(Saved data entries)
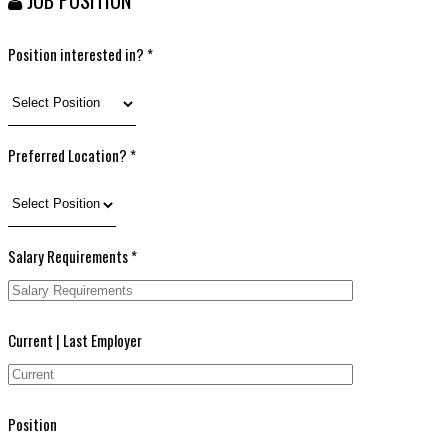
Position interested in? *
Preferred Location? *
Salary Requirements *
Current | Last Employer
Position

- TASK REQUIREMENTS:
What's needed here is an exact repeat of all the records above, pictures excluded.

- OUTPUT FOR THIS EXERCISE:
Position interested in? *
Preferred Location? *
Salary Requirements *
Current | Last Employer
Position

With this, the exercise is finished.